(Some records)

###

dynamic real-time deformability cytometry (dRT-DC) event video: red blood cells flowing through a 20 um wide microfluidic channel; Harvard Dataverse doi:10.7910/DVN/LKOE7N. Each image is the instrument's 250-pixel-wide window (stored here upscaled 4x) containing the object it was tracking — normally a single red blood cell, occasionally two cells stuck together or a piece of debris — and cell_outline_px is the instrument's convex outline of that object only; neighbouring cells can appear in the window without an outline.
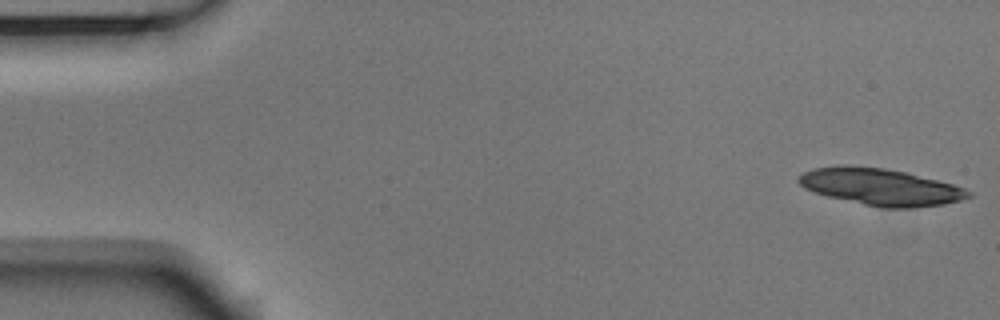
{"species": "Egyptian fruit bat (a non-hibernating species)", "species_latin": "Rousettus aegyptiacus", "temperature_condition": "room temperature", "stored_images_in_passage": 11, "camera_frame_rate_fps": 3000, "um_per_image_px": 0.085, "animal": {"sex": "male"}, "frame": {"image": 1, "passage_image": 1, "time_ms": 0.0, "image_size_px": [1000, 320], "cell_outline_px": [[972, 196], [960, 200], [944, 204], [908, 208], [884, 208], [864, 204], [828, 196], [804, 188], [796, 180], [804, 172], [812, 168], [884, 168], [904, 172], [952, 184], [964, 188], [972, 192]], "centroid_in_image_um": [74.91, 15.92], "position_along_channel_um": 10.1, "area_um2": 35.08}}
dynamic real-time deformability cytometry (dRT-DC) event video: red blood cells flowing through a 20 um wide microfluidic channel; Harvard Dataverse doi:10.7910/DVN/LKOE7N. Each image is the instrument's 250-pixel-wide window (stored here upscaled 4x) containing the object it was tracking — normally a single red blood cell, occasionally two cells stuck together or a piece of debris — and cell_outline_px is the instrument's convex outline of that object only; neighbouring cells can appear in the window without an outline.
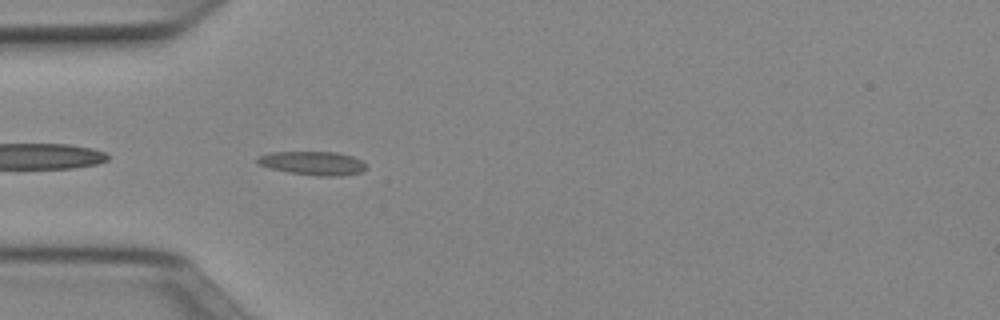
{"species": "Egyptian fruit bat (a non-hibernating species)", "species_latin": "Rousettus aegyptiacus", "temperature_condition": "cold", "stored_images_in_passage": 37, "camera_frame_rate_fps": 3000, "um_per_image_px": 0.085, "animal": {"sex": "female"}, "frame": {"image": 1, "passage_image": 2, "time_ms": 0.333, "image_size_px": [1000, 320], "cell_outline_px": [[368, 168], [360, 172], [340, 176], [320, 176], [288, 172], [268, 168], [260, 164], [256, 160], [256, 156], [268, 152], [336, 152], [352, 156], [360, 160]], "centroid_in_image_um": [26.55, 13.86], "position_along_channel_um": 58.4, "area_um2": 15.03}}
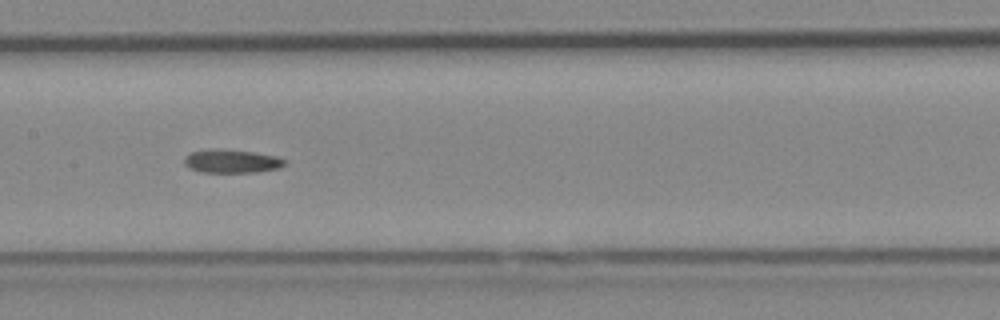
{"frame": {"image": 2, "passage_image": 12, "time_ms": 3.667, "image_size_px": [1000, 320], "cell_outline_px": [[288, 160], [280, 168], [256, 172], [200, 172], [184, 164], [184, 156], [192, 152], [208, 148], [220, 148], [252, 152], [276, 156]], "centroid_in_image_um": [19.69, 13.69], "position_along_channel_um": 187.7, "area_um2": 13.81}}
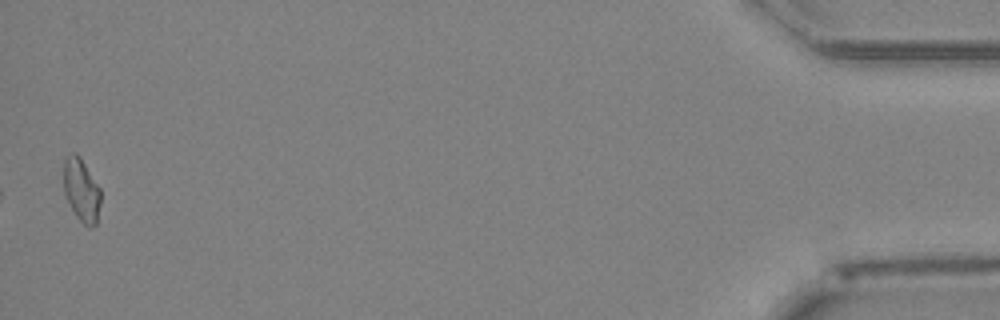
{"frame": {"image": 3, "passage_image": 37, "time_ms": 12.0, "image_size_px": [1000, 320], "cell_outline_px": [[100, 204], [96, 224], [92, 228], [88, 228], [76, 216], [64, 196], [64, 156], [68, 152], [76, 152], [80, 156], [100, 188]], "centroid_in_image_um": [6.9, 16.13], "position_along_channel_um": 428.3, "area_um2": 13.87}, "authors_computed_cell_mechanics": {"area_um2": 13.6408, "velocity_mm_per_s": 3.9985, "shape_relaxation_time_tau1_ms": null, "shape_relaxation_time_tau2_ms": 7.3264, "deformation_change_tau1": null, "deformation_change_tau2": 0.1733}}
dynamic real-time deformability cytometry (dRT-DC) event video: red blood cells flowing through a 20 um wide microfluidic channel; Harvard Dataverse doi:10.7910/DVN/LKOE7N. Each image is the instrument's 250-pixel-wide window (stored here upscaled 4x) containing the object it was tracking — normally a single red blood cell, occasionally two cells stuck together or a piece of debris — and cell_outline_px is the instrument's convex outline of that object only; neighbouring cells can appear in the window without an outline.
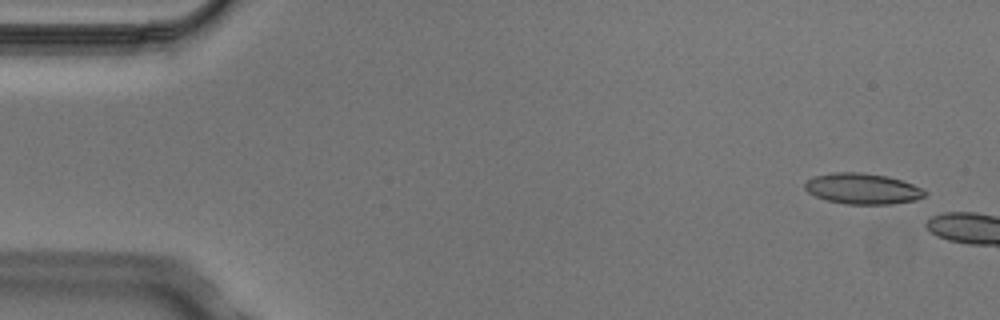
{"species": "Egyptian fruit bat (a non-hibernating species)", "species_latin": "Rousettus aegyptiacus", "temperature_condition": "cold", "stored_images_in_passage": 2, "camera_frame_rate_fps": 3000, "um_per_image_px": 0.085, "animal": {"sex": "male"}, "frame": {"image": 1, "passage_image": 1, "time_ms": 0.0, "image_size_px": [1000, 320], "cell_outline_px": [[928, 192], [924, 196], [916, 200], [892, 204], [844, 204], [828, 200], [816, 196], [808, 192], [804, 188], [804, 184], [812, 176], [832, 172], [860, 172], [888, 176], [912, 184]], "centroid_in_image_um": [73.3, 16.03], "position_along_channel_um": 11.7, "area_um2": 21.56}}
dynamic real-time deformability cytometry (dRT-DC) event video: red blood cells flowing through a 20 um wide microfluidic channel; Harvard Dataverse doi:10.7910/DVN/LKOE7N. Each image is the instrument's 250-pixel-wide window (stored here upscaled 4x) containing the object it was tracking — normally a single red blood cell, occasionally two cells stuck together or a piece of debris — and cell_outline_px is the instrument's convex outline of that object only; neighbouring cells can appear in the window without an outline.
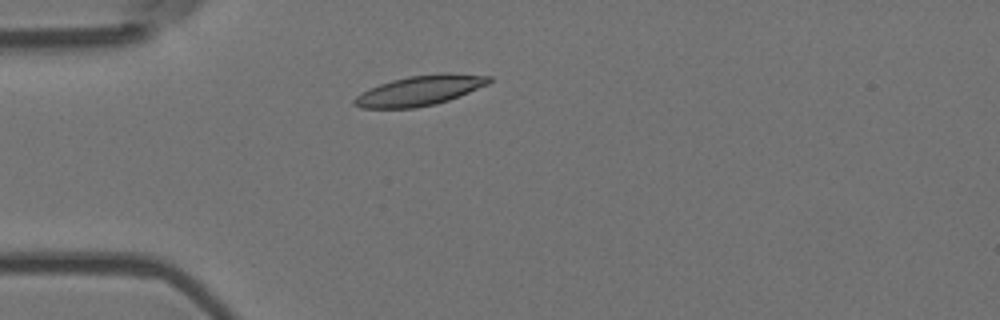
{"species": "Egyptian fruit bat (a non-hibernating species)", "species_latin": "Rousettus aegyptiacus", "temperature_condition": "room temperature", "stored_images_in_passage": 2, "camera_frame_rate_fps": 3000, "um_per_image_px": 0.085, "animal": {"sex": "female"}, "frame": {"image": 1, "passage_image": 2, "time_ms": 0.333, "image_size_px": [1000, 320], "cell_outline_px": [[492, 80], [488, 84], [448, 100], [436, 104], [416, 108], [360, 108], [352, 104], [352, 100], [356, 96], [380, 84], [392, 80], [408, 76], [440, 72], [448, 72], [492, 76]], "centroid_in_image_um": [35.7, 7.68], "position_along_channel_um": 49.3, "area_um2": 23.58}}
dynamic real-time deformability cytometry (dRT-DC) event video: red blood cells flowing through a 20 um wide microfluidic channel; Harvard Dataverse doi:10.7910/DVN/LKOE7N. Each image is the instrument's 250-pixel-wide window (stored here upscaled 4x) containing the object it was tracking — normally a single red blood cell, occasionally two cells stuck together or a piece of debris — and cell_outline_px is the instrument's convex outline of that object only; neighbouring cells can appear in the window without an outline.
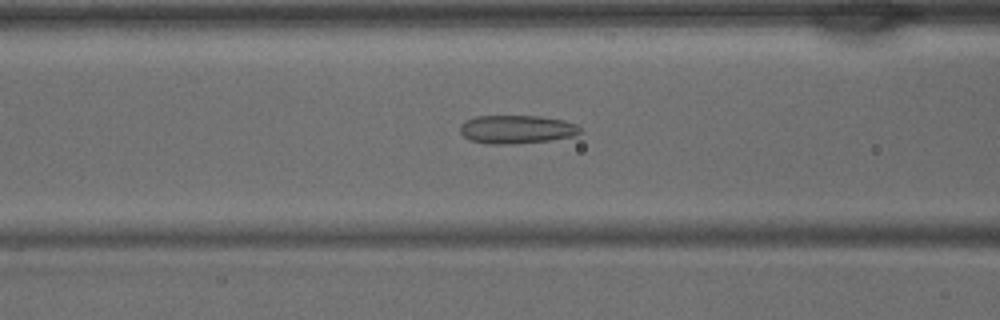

###

# [Exercise]
Transcribe all of the records above character for character. Exclude the pictures.

# [Exercise result]
dynamic real-time deformability cytometry (dRT-DC) event video: red blood cells flowing through a 20 um wide microfluidic channel; Harvard Dataverse doi:10.7910/DVN/LKOE7N. Each image is the instrument's 250-pixel-wide window (stored here upscaled 4x) containing the object it was tracking — normally a single red blood cell, occasionally two cells stuck together or a piece of debris — and cell_outline_px is the instrument's convex outline of that object only; neighbouring cells can appear in the window without an outline.
{"species": "Egyptian fruit bat (a non-hibernating species)", "species_latin": "Rousettus aegyptiacus", "temperature_condition": "room temperature", "stored_images_in_passage": 11, "camera_frame_rate_fps": 3000, "um_per_image_px": 0.085, "animal": {"sex": "male"}, "frame": {"image": 1, "passage_image": 1, "time_ms": 0.0, "image_size_px": [1000, 320], "cell_outline_px": [[972, 196], [960, 200], [944, 204], [908, 208], [884, 208], [864, 204], [828, 196], [804, 188], [796, 180], [804, 172], [812, 168], [884, 168], [904, 172], [952, 184], [964, 188], [972, 192]], "centroid_in_image_um": [74.91, 15.92], "position_along_channel_um": 10.1, "area_um2": 35.08}}
dynamic real-time deformability cytometry (dRT-DC) event video: red blood cells flowing through a 20 um wide microfluidic channel; Harvard Dataverse doi:10.7910/DVN/LKOE7N. Each image is the instrument's 250-pixel-wide window (stored here upscaled 4x) containing the object it was tracking — normally a single red blood cell, occasionally two cells stuck together or a piece of debris — and cell_outline_px is the instrument's convex outline of that object only; neighbouring cells can appear in the window without an outline.
{"species": "Egyptian fruit bat (a non-hibernating species)", "species_latin": "Rousettus aegyptiacus", "temperature_condition": "cold", "stored_images_in_passage": 37, "camera_frame_rate_fps": 3000, "um_per_image_px": 0.085, "animal": {"sex": "female"}, "frame": {"image": 1, "passage_image": 2, "time_ms": 0.333, "image_size_px": [1000, 320], "cell_outline_px": [[368, 168], [360, 172], [340, 176], [320, 176], [288, 172], [268, 168], [260, 164], [256, 160], [256, 156], [268, 152], [336, 152], [352, 156], [360, 160]], "centroid_in_image_um": [26.55, 13.86], "position_along_channel_um": 58.4, "area_um2": 15.03}}
{"frame": {"image": 2, "passage_image": 12, "time_ms": 3.667, "image_size_px": [1000, 320], "cell_outline_px": [[288, 160], [280, 168], [256, 172], [200, 172], [184, 164], [184, 156], [192, 152], [208, 148], [220, 148], [252, 152], [276, 156]], "centroid_in_image_um": [19.69, 13.69], "position_along_channel_um": 187.7, "area_um2": 13.81}}
{"frame": {"image": 3, "passage_image": 37, "time_ms": 12.0, "image_size_px": [1000, 320], "cell_outline_px": [[100, 204], [96, 224], [92, 228], [88, 228], [76, 216], [64, 196], [64, 156], [68, 152], [76, 152], [80, 156], [100, 188]], "centroid_in_image_um": [6.9, 16.13], "position_along_channel_um": 428.3, "area_um2": 13.87}, "authors_computed_cell_mechanics": {"area_um2": 13.6408, "velocity_mm_per_s": 3.9985, "shape_relaxation_time_tau1_ms": null, "shape_relaxation_time_tau2_ms": 7.3264, "deformation_change_tau1": null, "deformation_change_tau2": 0.1733}}
dynamic real-time deformability cytometry (dRT-DC) event video: red blood cells flowing through a 20 um wide microfluidic channel; Harvard Dataverse doi:10.7910/DVN/LKOE7N. Each image is the instrument's 250-pixel-wide window (stored here upscaled 4x) containing the object it was tracking — normally a single red blood cell, occasionally two cells stuck together or a piece of debris — and cell_outline_px is the instrument's convex outline of that object only; neighbouring cells can appear in the window without an outline.
{"species": "Egyptian fruit bat (a non-hibernating species)", "species_latin": "Rousettus aegyptiacus", "temperature_condition": "cold", "stored_images_in_passage": 2, "camera_frame_rate_fps": 3000, "um_per_image_px": 0.085, "animal": {"sex": "male"}, "frame": {"image": 1, "passage_image": 1, "time_ms": 0.0, "image_size_px": [1000, 320], "cell_outline_px": [[928, 192], [924, 196], [916, 200], [892, 204], [844, 204], [828, 200], [816, 196], [808, 192], [804, 188], [804, 184], [812, 176], [832, 172], [860, 172], [888, 176], [912, 184]], "centroid_in_image_um": [73.3, 16.03], "position_along_channel_um": 11.7, "area_um2": 21.56}}
dynamic real-time deformability cytometry (dRT-DC) event video: red blood cells flowing through a 20 um wide microfluidic channel; Harvard Dataverse doi:10.7910/DVN/LKOE7N. Each image is the instrument's 250-pixel-wide window (stored here upscaled 4x) containing the object it was tracking — normally a single red blood cell, occasionally two cells stuck together or a piece of debris — and cell_outline_px is the instrument's convex outline of that object only; neighbouring cells can appear in the window without an outline.
{"species": "Egyptian fruit bat (a non-hibernating species)", "species_latin": "Rousettus aegyptiacus", "temperature_condition": "room temperature", "stored_images_in_passage": 2, "camera_frame_rate_fps": 3000, "um_per_image_px": 0.085, "animal": {"sex": "female"}, "frame": {"image": 1, "passage_image": 2, "time_ms": 0.333, "image_size_px": [1000, 320], "cell_outline_px": [[492, 80], [488, 84], [448, 100], [436, 104], [416, 108], [360, 108], [352, 104], [352, 100], [356, 96], [380, 84], [392, 80], [408, 76], [440, 72], [448, 72], [492, 76]], "centroid_in_image_um": [35.7, 7.68], "position_along_channel_um": 49.3, "area_um2": 23.58}}
dynamic real-time deformability cytometry (dRT-DC) event video: red blood cells flowing through a 20 um wide microfluidic channel; Harvard Dataverse doi:10.7910/DVN/LKOE7N. Each image is the instrument's 250-pixel-wide window (stored here upscaled 4x) containing the object it was tracking — normally a single red blood cell, occasionally two cells stuck together or a piece of debris — and cell_outline_px is the instrument's convex outline of that object only; neighbouring cells can appear in the window without an outline.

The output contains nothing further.